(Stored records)

-- Opening Marker --

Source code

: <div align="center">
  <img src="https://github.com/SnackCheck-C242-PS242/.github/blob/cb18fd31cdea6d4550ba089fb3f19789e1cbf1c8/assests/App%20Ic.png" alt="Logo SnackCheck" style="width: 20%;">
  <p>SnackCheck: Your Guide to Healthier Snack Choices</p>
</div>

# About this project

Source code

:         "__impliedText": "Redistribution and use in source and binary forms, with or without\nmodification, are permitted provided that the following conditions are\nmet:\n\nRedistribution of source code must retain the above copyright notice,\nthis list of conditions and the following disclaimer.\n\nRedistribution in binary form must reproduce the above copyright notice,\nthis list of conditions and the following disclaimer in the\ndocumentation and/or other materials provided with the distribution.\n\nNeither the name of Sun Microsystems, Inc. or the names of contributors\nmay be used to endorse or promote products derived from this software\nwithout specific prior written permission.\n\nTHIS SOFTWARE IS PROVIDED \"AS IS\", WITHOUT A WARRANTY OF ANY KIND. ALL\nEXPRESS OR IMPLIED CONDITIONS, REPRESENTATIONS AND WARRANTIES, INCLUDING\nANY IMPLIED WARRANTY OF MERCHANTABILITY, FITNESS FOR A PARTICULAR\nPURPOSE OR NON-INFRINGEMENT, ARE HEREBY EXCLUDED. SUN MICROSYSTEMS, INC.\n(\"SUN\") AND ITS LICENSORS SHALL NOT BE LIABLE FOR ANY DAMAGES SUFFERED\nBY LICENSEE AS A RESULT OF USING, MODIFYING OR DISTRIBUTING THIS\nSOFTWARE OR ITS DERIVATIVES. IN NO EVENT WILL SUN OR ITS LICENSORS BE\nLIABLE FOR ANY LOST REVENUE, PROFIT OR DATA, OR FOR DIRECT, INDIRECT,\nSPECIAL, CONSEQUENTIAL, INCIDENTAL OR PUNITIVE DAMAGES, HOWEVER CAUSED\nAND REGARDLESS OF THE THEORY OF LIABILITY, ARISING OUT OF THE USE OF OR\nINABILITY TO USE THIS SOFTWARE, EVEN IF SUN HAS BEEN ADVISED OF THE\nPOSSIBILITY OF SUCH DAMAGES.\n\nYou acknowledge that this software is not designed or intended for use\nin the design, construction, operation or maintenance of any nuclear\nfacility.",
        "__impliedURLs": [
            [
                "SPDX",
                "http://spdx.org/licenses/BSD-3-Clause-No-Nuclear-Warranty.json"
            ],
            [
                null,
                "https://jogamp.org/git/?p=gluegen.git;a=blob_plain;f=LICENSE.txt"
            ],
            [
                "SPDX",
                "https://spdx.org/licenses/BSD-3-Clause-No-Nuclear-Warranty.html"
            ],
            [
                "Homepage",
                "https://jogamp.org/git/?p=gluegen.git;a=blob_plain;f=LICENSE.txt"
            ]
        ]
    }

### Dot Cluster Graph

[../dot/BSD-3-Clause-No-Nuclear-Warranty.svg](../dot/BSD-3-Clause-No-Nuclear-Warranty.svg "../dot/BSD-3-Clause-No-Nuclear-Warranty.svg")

-- Closing Marker --

- [Exercise objective]
Reproduce every one of the records above, line for line, with no alterations.

- [Exercise answer]
Source code

: <div align="center">
  <img src="https://github.com/SnackCheck-C242-PS242/.github/blob/cb18fd31cdea6d4550ba089fb3f19789e1cbf1c8/assests/App%20Ic.png" alt="Logo SnackCheck" style="width: 20%;">
  <p>SnackCheck: Your Guide to Healthier Snack Choices</p>
</div>

# About this project

Source code

:         "__impliedText": "Redistribution and use in source and binary forms, with or without\nmodification, are permitted provided that the following conditions are\nmet:\n\nRedistribution of source code must retain the above copyright notice,\nthis list of conditions and the following disclaimer.\n\nRedistribution in binary form must reproduce the above copyright notice,\nthis list of conditions and the following disclaimer in the\ndocumentation and/or other materials provided with the distribution.\n\nNeither the name of Sun Microsystems, Inc. or the names of contributors\nmay be used to endorse or promote products derived from this software\nwithout specific prior written permission.\n\nTHIS SOFTWARE IS PROVIDED \"AS IS\", WITHOUT A WARRANTY OF ANY KIND. ALL\nEXPRESS OR IMPLIED CONDITIONS, REPRESENTATIONS AND WARRANTIES, INCLUDING\nANY IMPLIED WARRANTY OF MERCHANTABILITY, FITNESS FOR A PARTICULAR\nPURPOSE OR NON-INFRINGEMENT, ARE HEREBY EXCLUDED. SUN MICROSYSTEMS, INC.\n(\"SUN\") AND ITS LICENSORS SHALL NOT BE LIABLE FOR ANY DAMAGES SUFFERED\nBY LICENSEE AS A RESULT OF USING, MODIFYING OR DISTRIBUTING THIS\nSOFTWARE OR ITS DERIVATIVES. IN NO EVENT WILL SUN OR ITS LICENSORS BE\nLIABLE FOR ANY LOST REVENUE, PROFIT OR DATA, OR FOR DIRECT, INDIRECT,\nSPECIAL, CONSEQUENTIAL, INCIDENTAL OR PUNITIVE DAMAGES, HOWEVER CAUSED\nAND REGARDLESS OF THE THEORY OF LIABILITY, ARISING OUT OF THE USE OF OR\nINABILITY TO USE THIS SOFTWARE, EVEN IF SUN HAS BEEN ADVISED OF THE\nPOSSIBILITY OF SUCH DAMAGES.\n\nYou acknowledge that this software is not designed or intended for use\nin the design, construction, operation or maintenance of any nuclear\nfacility.",
        "__impliedURLs": [
            [
                "SPDX",
                "http://spdx.org/licenses/BSD-3-Clause-No-Nuclear-Warranty.json"
            ],
            [
                null,
                "https://jogamp.org/git/?p=gluegen.git;a=blob_plain;f=LICENSE.txt"
            ],
            [
                "SPDX",
                "https://spdx.org/licenses/BSD-3-Clause-No-Nuclear-Warranty.html"
            ],
            [
                "Homepage",
                "https://jogamp.org/git/?p=gluegen.git;a=blob_plain;f=LICENSE.txt"
            ]
        ]
    }

### Dot Cluster Graph

[../dot/BSD-3-Clause-No-Nuclear-Warranty.svg](../dot/BSD-3-Clause-No-Nuclear-Warranty.svg "../dot/BSD-3-Clause-No-Nuclear-Warranty.svg")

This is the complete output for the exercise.